An array-based algorithm for simultaneous multidimensional aggregates

Abstract
Computing multiple related group-bys and aggregates is one of the core operations of On-Line Analytical Processing (OLAP) applications. Recently, Gray et al. [GBLP95] proposed the “Cube” operator, which computes group-by aggregations over all possible subsets of the specified dimensions. The rapid acceptance of the importance of this operator has led to a variant of the Cube being proposed for the SQL standard. Several efficient algorithms for Relational OLAP (ROLAP) have been developed to compute the Cube. However, to our knowledge there is nothing in the literature on how to compute the Cube for Multidimensional OLAP (MOLAP) systems, which store their data in sparse arrays rather than in tables. In this paper, we present a MOLAP algorithm to compute the Cube, and compare it to a leading ROLAP algorithm. The comparison between the two is interesting, since although they are computing the same function, one is value-based (the ROLAP algorithm) whereas the other is position-based (the MOLAP algorithm).

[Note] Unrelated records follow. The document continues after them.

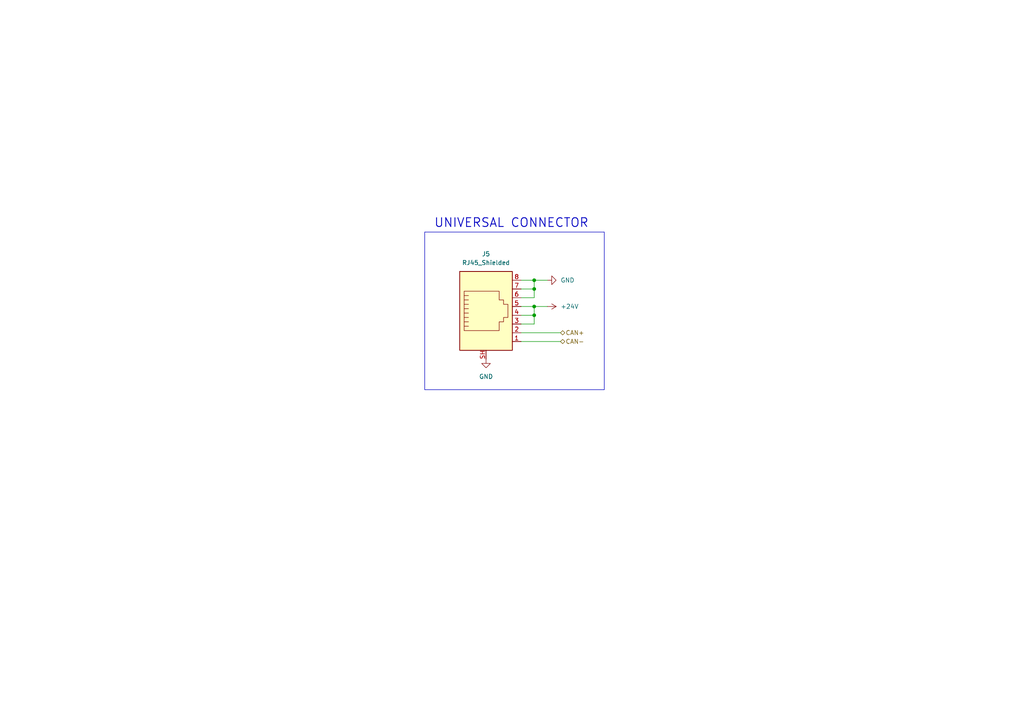
<source format=kicad_sch>
(kicad_sch
	(version 20231120)
	(generator "eeschema")
	(generator_version "8.0")
	(uuid "61a9ab17-1a50-4745-8265-be8d1cb76b69")
	(paper "A4")
	(title_block
		(title "TeR_PEDAL")
		(date "2023-11-24")
		(rev "V1.1.0")
		(company "Tecnun-eRacing")
		(comment 1 "Ozuba")
	)
	
	(junction
		(at 154.94 81.28)
		(diameter 0)
		(color 0 0 0 0)
		(uuid "07e34217-8f14-4484-85de-95dc026b8841")
	)
	(junction
		(at 154.94 91.44)
		(diameter 0)
		(color 0 0 0 0)
		(uuid "bc950122-70e0-4d93-abc6-4efb05adcad1")
	)
	(junction
		(at 154.94 88.9)
		(diameter 0)
		(color 0 0 0 0)
		(uuid "d8c70a60-fc2d-4a64-9471-e374a367b2ce")
	)
	(junction
		(at 154.94 83.82)
		(diameter 0)
		(color 0 0 0 0)
		(uuid "fe58da77-9d91-4816-8e0c-119edf593bdd")
	)
	(wire
		(pts
			(xy 151.13 99.06) (xy 162.56 99.06)
		)
		(stroke
			(width 0)
			(type default)
		)
		(uuid "0c421066-aad1-4ea3-945d-f360458f43a0")
	)
	(wire
		(pts
			(xy 151.13 93.98) (xy 154.94 93.98)
		)
		(stroke
			(width 0)
			(type default)
		)
		(uuid "1ee8e7cb-f9de-4b04-8010-594cbdc5469a")
	)
	(wire
		(pts
			(xy 154.94 81.28) (xy 154.94 83.82)
		)
		(stroke
			(width 0)
			(type default)
		)
		(uuid "35b767f7-30a9-4eba-a31b-d7a7957ca017")
	)
	(wire
		(pts
			(xy 151.13 86.36) (xy 154.94 86.36)
		)
		(stroke
			(width 0)
			(type default)
		)
		(uuid "53d051a2-e4da-442f-836f-827c1d856a99")
	)
	(wire
		(pts
			(xy 151.13 91.44) (xy 154.94 91.44)
		)
		(stroke
			(width 0)
			(type default)
		)
		(uuid "67a77616-07aa-4f98-bf86-e2f3f7287122")
	)
	(wire
		(pts
			(xy 154.94 88.9) (xy 154.94 91.44)
		)
		(stroke
			(width 0)
			(type default)
		)
		(uuid "6dba0c61-290f-415b-b084-0823ad8293b8")
	)
	(wire
		(pts
			(xy 154.94 93.98) (xy 154.94 91.44)
		)
		(stroke
			(width 0)
			(type default)
		)
		(uuid "702202ab-6df1-45b4-a357-d710c51c2232")
	)
	(polyline
		(pts
			(xy 175.26 113.03) (xy 123.19 113.03)
		)
		(stroke
			(width 0)
			(type default)
		)
		(uuid "7566589d-a788-4fc1-b8d7-d579005e281f")
	)
	(wire
		(pts
			(xy 151.13 83.82) (xy 154.94 83.82)
		)
		(stroke
			(width 0)
			(type default)
		)
		(uuid "7bd2d0f3-4817-4321-bd5a-7e34b3101a3e")
	)
	(polyline
		(pts
			(xy 175.26 67.31) (xy 175.26 113.03)
		)
		(stroke
			(width 0)
			(type default)
		)
		(uuid "7cbcf754-d99f-4d9a-9624-17a0b7386f2e")
	)
	(wire
		(pts
			(xy 151.13 88.9) (xy 154.94 88.9)
		)
		(stroke
			(width 0)
			(type default)
		)
		(uuid "80aa6fcc-cc40-4dc4-8bef-0236a7e9f7f7")
	)
	(wire
		(pts
			(xy 151.13 81.28) (xy 154.94 81.28)
		)
		(stroke
			(width 0)
			(type default)
		)
		(uuid "92785887-db50-4dce-a642-f4502b45e665")
	)
	(wire
		(pts
			(xy 158.75 88.9) (xy 154.94 88.9)
		)
		(stroke
			(width 0)
			(type default)
		)
		(uuid "b248b49b-7f64-489a-b49a-2bb2a2c20173")
	)
	(wire
		(pts
			(xy 158.75 81.28) (xy 154.94 81.28)
		)
		(stroke
			(width 0)
			(type default)
		)
		(uuid "bc1f85e2-7f6a-4228-964f-5a3635c87d57")
	)
	(polyline
		(pts
			(xy 123.19 67.31) (xy 175.26 67.31)
		)
		(stroke
			(width 0)
			(type default)
		)
		(uuid "d44629d4-cd4c-4256-ab9d-5c819a09ccf9")
	)
	(wire
		(pts
			(xy 151.13 96.52) (xy 162.56 96.52)
		)
		(stroke
			(width 0)
			(type default)
		)
		(uuid "e464375f-db1b-42c8-b42a-0b5c2597a79a")
	)
	(wire
		(pts
			(xy 154.94 86.36) (xy 154.94 83.82)
		)
		(stroke
			(width 0)
			(type default)
		)
		(uuid "e7f757a6-118a-4ab0-98d2-08ee4d977237")
	)
	(polyline
		(pts
			(xy 123.19 67.31) (xy 123.19 113.03)
		)
		(stroke
			(width 0)
			(type default)
		)
		(uuid "f874c995-038a-463a-b3e2-640dba6e6300")
	)
	(text "UNIVERSAL CONNECTOR"
		(exclude_from_sim no)
		(at 148.336 64.77 0)
		(effects
			(font
				(size 2.54 2.54)
				(thickness 0.254)
				(bold yes)
			)
		)
		(uuid "cdc7999f-3bf6-4db0-aac0-7ca9ff46511e")
	)
	(hierarchical_label "CAN+"
		(shape bidirectional)
		(at 162.56 96.52 0)
		(fields_autoplaced yes)
		(effects
			(font
				(size 1.27 1.27)
			)
			(justify left)
		)
		(uuid "1def5705-8b07-4238-b405-bc56cc96e449")
	)
	(hierarchical_label "CAN-"
		(shape bidirectional)
		(at 162.56 99.06 0)
		(fields_autoplaced yes)
		(effects
			(font
				(size 1.27 1.27)
			)
			(justify left)
		)
		(uuid "dcf08a57-f19d-43d1-9bb0-3dfc8e1a368c")
	)
	(symbol
		(lib_id "power:+24V")
		(at 158.75 88.9 270)
		(unit 1)
		(exclude_from_sim no)
		(in_bom yes)
		(on_board yes)
		(dnp no)
		(fields_autoplaced yes)
		(uuid "45ce35cd-63cd-4070-8b0b-8eb7057f96df")
		(property "Reference" "#PWR025"
			(at 154.94 88.9 0)
			(effects
				(font
					(size 1.27 1.27)
				)
				(hide yes)
			)
		)
		(property "Value" "+24V"
			(at 162.56 88.8999 90)
			(effects
				(font
					(size 1.27 1.27)
				)
				(justify left)
			)
		)
		(property "Footprint" ""
			(at 158.75 88.9 0)
			(effects
				(font
					(size 1.27 1.27)
				)
				(hide yes)
			)
		)
		(property "Datasheet" ""
			(at 158.75 88.9 0)
			(effects
				(font
					(size 1.27 1.27)
				)
				(hide yes)
			)
		)
		(property "Description" ""
			(at 158.75 88.9 0)
			(effects
				(font
					(size 1.27 1.27)
				)
				(hide yes)
			)
		)
		(pin "1"
			(uuid "ea80a4bc-a54c-4d00-bdf5-ccfa78c11ab5")
		)
		(instances
			(project "TER_MAIN_MODULE"
				(path "/4d50337d-0f48-4e70-bc68-0638d7f1b220/3be90758-2bc9-4709-b067-2e2824c6939d"
					(reference "#PWR025")
					(unit 1)
				)
				(path "/4d50337d-0f48-4e70-bc68-0638d7f1b220/6098c490-bd23-4392-ad14-da81e33f66be"
					(reference "#PWR031")
					(unit 1)
				)
				(path "/4d50337d-0f48-4e70-bc68-0638d7f1b220/6e820524-bbb2-4b9e-897e-5491d1a946cc"
					(reference "#PWR019")
					(unit 1)
				)
				(path "/4d50337d-0f48-4e70-bc68-0638d7f1b220/a976900c-90fd-4a1c-9099-675c63c76c34"
					(reference "#PWR028")
					(unit 1)
				)
				(path "/4d50337d-0f48-4e70-bc68-0638d7f1b220/c2684b12-c9fc-4671-b465-93b61dafa44a"
					(reference "#PWR022")
					(unit 1)
				)
			)
			(project "TER_PEDAL"
				(path "/73ede3a3-6344-40fe-9207-10ff50d388ba/667e740b-7c5a-4284-8e8d-cd79a8a36981"
					(reference "#PWR0103")
					(unit 1)
				)
			)
		)
	)
	(symbol
		(lib_id "power:GND")
		(at 140.97 104.14 0)
		(unit 1)
		(exclude_from_sim no)
		(in_bom yes)
		(on_board yes)
		(dnp no)
		(fields_autoplaced yes)
		(uuid "64db7ea5-c560-4482-af9c-25e50c0e2e72")
		(property "Reference" "#PWR024"
			(at 140.97 110.49 0)
			(effects
				(font
					(size 1.27 1.27)
				)
				(hide yes)
			)
		)
		(property "Value" "GND"
			(at 140.97 109.22 0)
			(effects
				(font
					(size 1.27 1.27)
				)
			)
		)
		(property "Footprint" ""
			(at 140.97 104.14 0)
			(effects
				(font
					(size 1.27 1.27)
				)
				(hide yes)
			)
		)
		(property "Datasheet" ""
			(at 140.97 104.14 0)
			(effects
				(font
					(size 1.27 1.27)
				)
				(hide yes)
			)
		)
		(property "Description" ""
			(at 140.97 104.14 0)
			(effects
				(font
					(size 1.27 1.27)
				)
				(hide yes)
			)
		)
		(pin "1"
			(uuid "49e757ff-c9ef-4940-83f3-ff1c822ae511")
		)
		(instances
			(project "TER_MAIN_MODULE"
				(path "/4d50337d-0f48-4e70-bc68-0638d7f1b220/3be90758-2bc9-4709-b067-2e2824c6939d"
					(reference "#PWR024")
					(unit 1)
				)
				(path "/4d50337d-0f48-4e70-bc68-0638d7f1b220/6098c490-bd23-4392-ad14-da81e33f66be"
					(reference "#PWR030")
					(unit 1)
				)
				(path "/4d50337d-0f48-4e70-bc68-0638d7f1b220/6e820524-bbb2-4b9e-897e-5491d1a946cc"
					(reference "#PWR018")
					(unit 1)
				)
				(path "/4d50337d-0f48-4e70-bc68-0638d7f1b220/a976900c-90fd-4a1c-9099-675c63c76c34"
					(reference "#PWR027")
					(unit 1)
				)
				(path "/4d50337d-0f48-4e70-bc68-0638d7f1b220/c2684b12-c9fc-4671-b465-93b61dafa44a"
					(reference "#PWR021")
					(unit 1)
				)
			)
			(project "TER_PEDAL"
				(path "/73ede3a3-6344-40fe-9207-10ff50d388ba/667e740b-7c5a-4284-8e8d-cd79a8a36981"
					(reference "#PWR0101")
					(unit 1)
				)
			)
		)
	)
	(symbol
		(lib_id "power:GND")
		(at 158.75 81.28 90)
		(unit 1)
		(exclude_from_sim no)
		(in_bom yes)
		(on_board yes)
		(dnp no)
		(fields_autoplaced yes)
		(uuid "6a505b10-c1a2-4093-a108-46c076b2a06f")
		(property "Reference" "#PWR026"
			(at 165.1 81.28 0)
			(effects
				(font
					(size 1.27 1.27)
				)
				(hide yes)
			)
		)
		(property "Value" "GND"
			(at 162.56 81.2799 90)
			(effects
				(font
					(size 1.27 1.27)
				)
				(justify right)
			)
		)
		(property "Footprint" ""
			(at 158.75 81.28 0)
			(effects
				(font
					(size 1.27 1.27)
				)
				(hide yes)
			)
		)
		(property "Datasheet" ""
			(at 158.75 81.28 0)
			(effects
				(font
					(size 1.27 1.27)
				)
				(hide yes)
			)
		)
		(property "Description" ""
			(at 158.75 81.28 0)
			(effects
				(font
					(size 1.27 1.27)
				)
				(hide yes)
			)
		)
		(pin "1"
			(uuid "22cbe906-e790-4a29-9a7b-6850d0623e6c")
		)
		(instances
			(project "TER_MAIN_MODULE"
				(path "/4d50337d-0f48-4e70-bc68-0638d7f1b220/3be90758-2bc9-4709-b067-2e2824c6939d"
					(reference "#PWR026")
					(unit 1)
				)
				(path "/4d50337d-0f48-4e70-bc68-0638d7f1b220/6098c490-bd23-4392-ad14-da81e33f66be"
					(reference "#PWR032")
					(unit 1)
				)
				(path "/4d50337d-0f48-4e70-bc68-0638d7f1b220/6e820524-bbb2-4b9e-897e-5491d1a946cc"
					(reference "#PWR020")
					(unit 1)
				)
				(path "/4d50337d-0f48-4e70-bc68-0638d7f1b220/a976900c-90fd-4a1c-9099-675c63c76c34"
					(reference "#PWR029")
					(unit 1)
				)
				(path "/4d50337d-0f48-4e70-bc68-0638d7f1b220/c2684b12-c9fc-4671-b465-93b61dafa44a"
					(reference "#PWR023")
					(unit 1)
				)
			)
			(project "TER_PEDAL"
				(path "/73ede3a3-6344-40fe-9207-10ff50d388ba/667e740b-7c5a-4284-8e8d-cd79a8a36981"
					(reference "#PWR048")
					(unit 1)
				)
			)
		)
	)
	(symbol
		(lib_id "Connector:RJ45_Shielded")
		(at 140.97 91.44 0)
		(unit 1)
		(exclude_from_sim no)
		(in_bom yes)
		(on_board yes)
		(dnp no)
		(fields_autoplaced yes)
		(uuid "c0cd3bba-6e25-49b5-a735-c4a53dff7c30")
		(property "Reference" "J5"
			(at 140.97 73.66 0)
			(effects
				(font
					(size 1.27 1.27)
				)
			)
		)
		(property "Value" "RJ45_Shielded"
			(at 140.97 76.2 0)
			(effects
				(font
					(size 1.27 1.27)
				)
			)
		)
		(property "Footprint" "Connector_RJ:RJ45_Ninigi_GE"
			(at 140.97 90.805 90)
			(effects
				(font
					(size 1.27 1.27)
				)
				(hide yes)
			)
		)
		(property "Datasheet" "~"
			(at 140.97 90.805 90)
			(effects
				(font
					(size 1.27 1.27)
				)
				(hide yes)
			)
		)
		(property "Description" ""
			(at 140.97 91.44 0)
			(effects
				(font
					(size 1.27 1.27)
				)
				(hide yes)
			)
		)
		(pin "1"
			(uuid "b4673a86-d796-4408-9f4c-2d53f349235d")
		)
		(pin "2"
			(uuid "853ddff7-f935-4982-ab70-cb531548da1d")
		)
		(pin "3"
			(uuid "03179e45-de22-4ff9-bd54-fc5db9cb959b")
		)
		(pin "4"
			(uuid "4568c86b-4e0a-4415-9ddc-a51776c2f96d")
		)
		(pin "5"
			(uuid "a1678609-fd9a-47f0-81ca-bd3d7f7813d6")
		)
		(pin "6"
			(uuid "f6d2eaf6-4d77-484d-97ea-84f3bb5870fe")
		)
		(pin "7"
			(uuid "35650234-e82e-4b4a-9280-56c79357916e")
		)
		(pin "8"
			(uuid "f5cdb157-54e3-47c0-bce0-692083f66e27")
		)
		(pin "SH"
			(uuid "730f0ecc-48e9-4551-bd6a-120d7d8f9109")
		)
		(instances
			(project "TER_MAIN_MODULE"
				(path "/4d50337d-0f48-4e70-bc68-0638d7f1b220/3be90758-2bc9-4709-b067-2e2824c6939d"
					(reference "J5")
					(unit 1)
				)
				(path "/4d50337d-0f48-4e70-bc68-0638d7f1b220/6098c490-bd23-4392-ad14-da81e33f66be"
					(reference "J7")
					(unit 1)
				)
				(path "/4d50337d-0f48-4e70-bc68-0638d7f1b220/6e820524-bbb2-4b9e-897e-5491d1a946cc"
					(reference "J3")
					(unit 1)
				)
				(path "/4d50337d-0f48-4e70-bc68-0638d7f1b220/a976900c-90fd-4a1c-9099-675c63c76c34"
					(reference "J6")
					(unit 1)
				)
				(path "/4d50337d-0f48-4e70-bc68-0638d7f1b220/c2684b12-c9fc-4671-b465-93b61dafa44a"
					(reference "J4")
					(unit 1)
				)
			)
			(project "TER_PEDAL"
				(path "/73ede3a3-6344-40fe-9207-10ff50d388ba/667e740b-7c5a-4284-8e8d-cd79a8a36981"
					(reference "J3")
					(unit 1)
				)
			)
		)
	)
)

</source>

Our tests show that, given appropriate compression techniques, the MOLAP algorithm is significantly faster than the ROLAP algorithm. In fact, the difference is so pronounced that this MOLAP algorithm may be useful for ROLAP systems as well as MOLAP systems, since in many cases, instead of cubing a table directly, it is faster to first convert the table to an array, cube the array, then convert the result back to a table.